The Bouguer-Rudzki-Hotine scheme for geoid computations

The Rudzki inversion gravimetric reduction maps the Earth’s topographic masses inside the geoid in such a way that the inverted masses produce exactly the same potential as the topographic masses on the geoid. In other words, the indirect effect to the geoid is zero so that its computation is not needed. This paper proposes a geoid computation scheme that combines the Bouguer reduction and Rudzki inversion reduction under the spherical approximation and constant density assumption. The proposed computation scheme works with the Bouguer gravity field that is smooth and theoretically legitimate for the harmonic downward continuation.

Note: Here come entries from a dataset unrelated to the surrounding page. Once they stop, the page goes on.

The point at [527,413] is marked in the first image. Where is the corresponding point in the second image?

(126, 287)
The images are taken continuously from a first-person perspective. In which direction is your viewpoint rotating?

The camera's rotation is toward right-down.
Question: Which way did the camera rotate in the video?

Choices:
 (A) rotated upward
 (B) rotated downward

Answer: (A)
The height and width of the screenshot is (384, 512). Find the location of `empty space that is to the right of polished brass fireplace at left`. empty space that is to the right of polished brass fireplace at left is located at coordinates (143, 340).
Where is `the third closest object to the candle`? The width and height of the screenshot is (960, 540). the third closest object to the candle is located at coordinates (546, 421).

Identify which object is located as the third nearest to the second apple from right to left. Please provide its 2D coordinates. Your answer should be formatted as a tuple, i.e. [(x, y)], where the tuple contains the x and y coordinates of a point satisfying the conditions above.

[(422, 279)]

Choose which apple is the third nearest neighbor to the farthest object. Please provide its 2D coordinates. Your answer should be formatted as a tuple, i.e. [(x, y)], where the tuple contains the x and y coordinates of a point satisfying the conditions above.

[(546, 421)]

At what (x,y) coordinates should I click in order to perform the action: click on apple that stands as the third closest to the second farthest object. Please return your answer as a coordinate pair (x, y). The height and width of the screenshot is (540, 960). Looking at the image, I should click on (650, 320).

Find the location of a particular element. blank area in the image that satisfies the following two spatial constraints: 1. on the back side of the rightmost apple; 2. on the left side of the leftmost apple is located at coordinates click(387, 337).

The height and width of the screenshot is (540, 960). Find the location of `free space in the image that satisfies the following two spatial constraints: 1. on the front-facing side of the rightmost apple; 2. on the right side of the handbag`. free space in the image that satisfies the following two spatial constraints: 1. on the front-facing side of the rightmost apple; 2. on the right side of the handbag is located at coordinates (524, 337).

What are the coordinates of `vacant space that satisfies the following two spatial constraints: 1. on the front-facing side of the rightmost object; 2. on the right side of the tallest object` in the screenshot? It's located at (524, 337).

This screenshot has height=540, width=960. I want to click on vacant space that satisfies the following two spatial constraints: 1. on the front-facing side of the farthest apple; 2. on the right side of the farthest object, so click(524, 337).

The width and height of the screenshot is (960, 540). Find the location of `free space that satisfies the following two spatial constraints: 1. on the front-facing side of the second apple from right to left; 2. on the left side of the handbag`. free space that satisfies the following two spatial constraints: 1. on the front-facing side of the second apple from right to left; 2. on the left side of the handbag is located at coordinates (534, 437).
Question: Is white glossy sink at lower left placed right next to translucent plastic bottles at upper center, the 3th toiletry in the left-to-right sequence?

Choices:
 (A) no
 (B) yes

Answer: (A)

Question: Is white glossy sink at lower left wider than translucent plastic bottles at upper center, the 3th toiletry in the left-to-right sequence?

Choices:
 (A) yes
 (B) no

Then the Bouguer potential is compensated by the potential of the inverted masses, ensuring zero indirect effect to the geoid. The direct effect of the Rudzki inversion gravimetric reduction is added to the Bouguer gravity disturbance, resulting in the reduced gravity disturbance for geoid computation. A spherical harmonic reference gravity model is also developed so that the kernel modification/truncation can be applied to the Hotine integral. If the density of the topographic masses becomes available, the effect of density anomalies can be computed separately and added to the geoid computed under the constant density assumption. The combined ellipsoidal effect of the Bouguer and Rudzki inversion reduction should be insignificant because of the canceling effect between them.